For a little while in my blog and on twitter I’ve skirted around the belief that The Labour Party aren’t progressive. This typically angers many Labour party members who throw up policy after decision after legislation to prove their progressiveness and measure themselves on a yardstick of the coalitions actions.
None of which i’m buying. I’m not going to make any excuse for the coalition, or the Conservative party neither in my opinion are throwing up their progressive credentials as an overall movement.
Now the problem with trying to define anyone as progressive or not is the recent move towards using progressive as a meaningless buzzword. Anything that the coalition does by their own standards is progressive, by Labours standards its regressive.
However, there are roughly two definitions on which I’d like to stick, the first:
favoring or advocating change, improvement, or reform, as opposed to wishing to maintain things as they are…
As defined by dictionary.com, the second i’d like to use is from a public perspective, a poll carried out by PoliticsHome which asked people to associate terms with progressive. The table was as follows:
Most people seem to associate progressive with the following 3 terms, reforming, modernising, enterprising. (It’s also interesting to note that Liberal and Left Wing are down at the bottom)

### Material provided
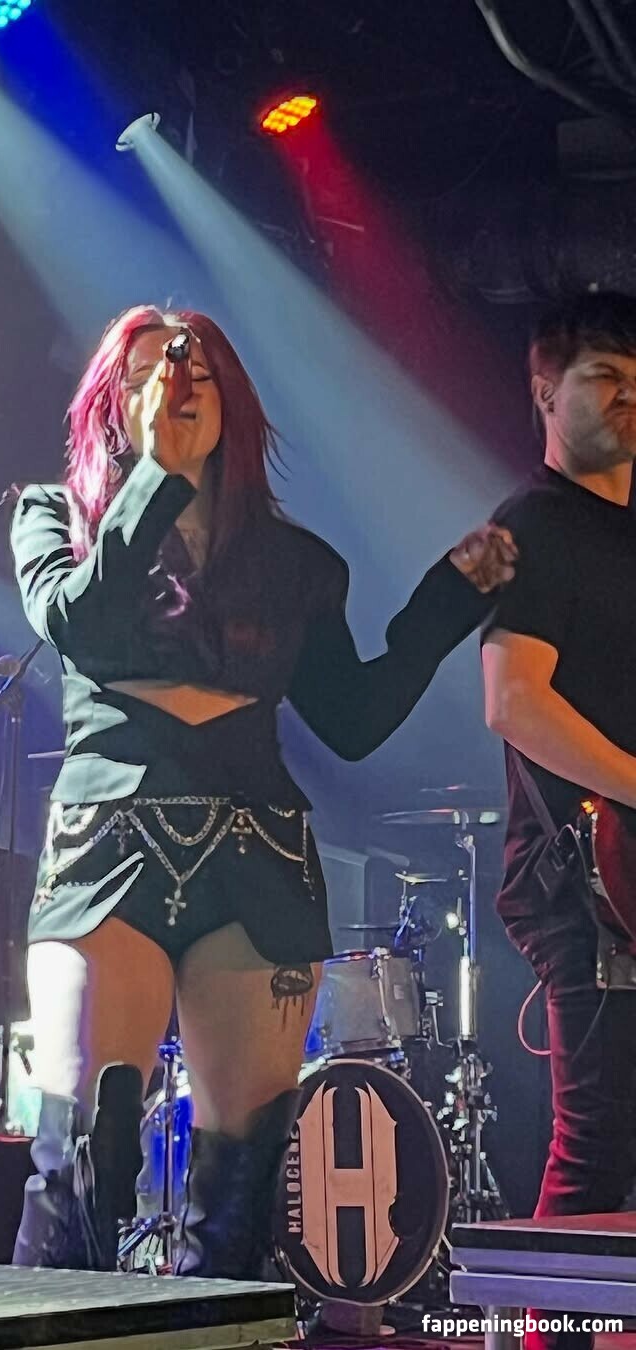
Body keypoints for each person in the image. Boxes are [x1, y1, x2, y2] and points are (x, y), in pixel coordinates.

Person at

### What to do
1. In the blog post, which organization ran the poll that asked people to associate terms with progressive?
2. List the three terms that the blog post says most people associate with progressive.
3. Write out the part of the blog post that begins at "None of which" and ends after "standards its regressive.".

### Your written answers
1. PoliticsHome

2. reforming, modernising, enterprising

3.
None of which i’m buying. I’m not going to make any excuse for the coalition, or the Conservative party neither in my opinion are throwing up their progressive credentials as an overall movement.
Now the problem with trying to define anyone as progressive or not is the recent move towards using progressive as a meaningless buzzword. Anything that the coalition does by their own standards is progressive, by Labours standards its regressive.